• Campfire Stories

The Unheard

What's more frightening? A loud sound from an otherwise silent place? Or the absence of sound in a place where there should be?

Do you remember the first sound you heard? Maybe you heard your Mama’s voice or maybe rain tapping against the window. When Amira was born, there was nothing she could hear.

When she turned six, her friends all sang Happy birthday to her. She watched as they moved their lips as one. And when she took her first piano lesson after school, every key she pressed was no different than the rest.


When you’re deaf, a sound is something that is felt, and Amira picked up every vibration as they coursed up her arms, down her spine, and leaving her toes.


If there was a jolt that rattled through her shoulders, that was the feeling of the front door closing whenever Dad came home from work. Thunder was her favorite. Every white-hot flash shook her house all over like a rollercoaster. But on the days where she went without rain, she knew where to find smaller sounds to feel, like the bump of her hand knocking against her closet wall, and the prickle of something on the other side knocking back to her.
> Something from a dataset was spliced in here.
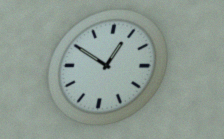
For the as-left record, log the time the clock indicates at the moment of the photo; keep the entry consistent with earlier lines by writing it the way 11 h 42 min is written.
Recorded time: 12 h 50 min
Not a night went by where Amira wouldn’t crawl into the closet just to knock on the wall. Her ear against the cold surface, she’d wait and wait, until a phantom knock sent chills her way.

She knew there was nothing on the other side of that wall–just an empty guest room and maybe a few dust bunnies. That should’ve been the first red flag. Maybe the house was haunted. Maybe there was something evil on the other side. But some days, those little tremors would be the only thing to feel. It was the closest thing she had to hearing like the rest of the world.


The years marched on. Amira's tenth birthday passed, then her eleventh, twelfth, and on her thirteenth, her parents gave her a special gift. It was a paper pamphlet about cochlear implants and the steps she needed to take to get one. Her jaw fell open. She shrieked and then she started to cry harder than ever before.

When the implant turned on, she heard it–her first sound. It was her own voice saying her name and it felt so much louder than she expected. Her Mom’s voice came pouring in, then her Dad’s, and wind outside, and the buzzing of the lights! There were so many beautiful sounds she had missed out on, but not anymore.


Then the night came as the crickets sturred outside. Amira lay under her covers wondering how anyone sleeps with so much noise around them. She was going to have to get used to it. So, she closed her eyes tightly, and let the sounds around her lull her into a deep sleep.


Until a single thud rose above the rest.


She pulled herself up and looked around her room. She wondered what caused that noise. What actually caused it. She didn’t know any of the sounds that anything made so… all she could do was listen.


The thud came again. Only louder. It shot a familiar tremor through Amira. The other side of the closet wall. That’s where the sound was coming from.


It was nothing, she told herself. There was never anything on the other side. But the noise grew louder, drowning out her thoughts.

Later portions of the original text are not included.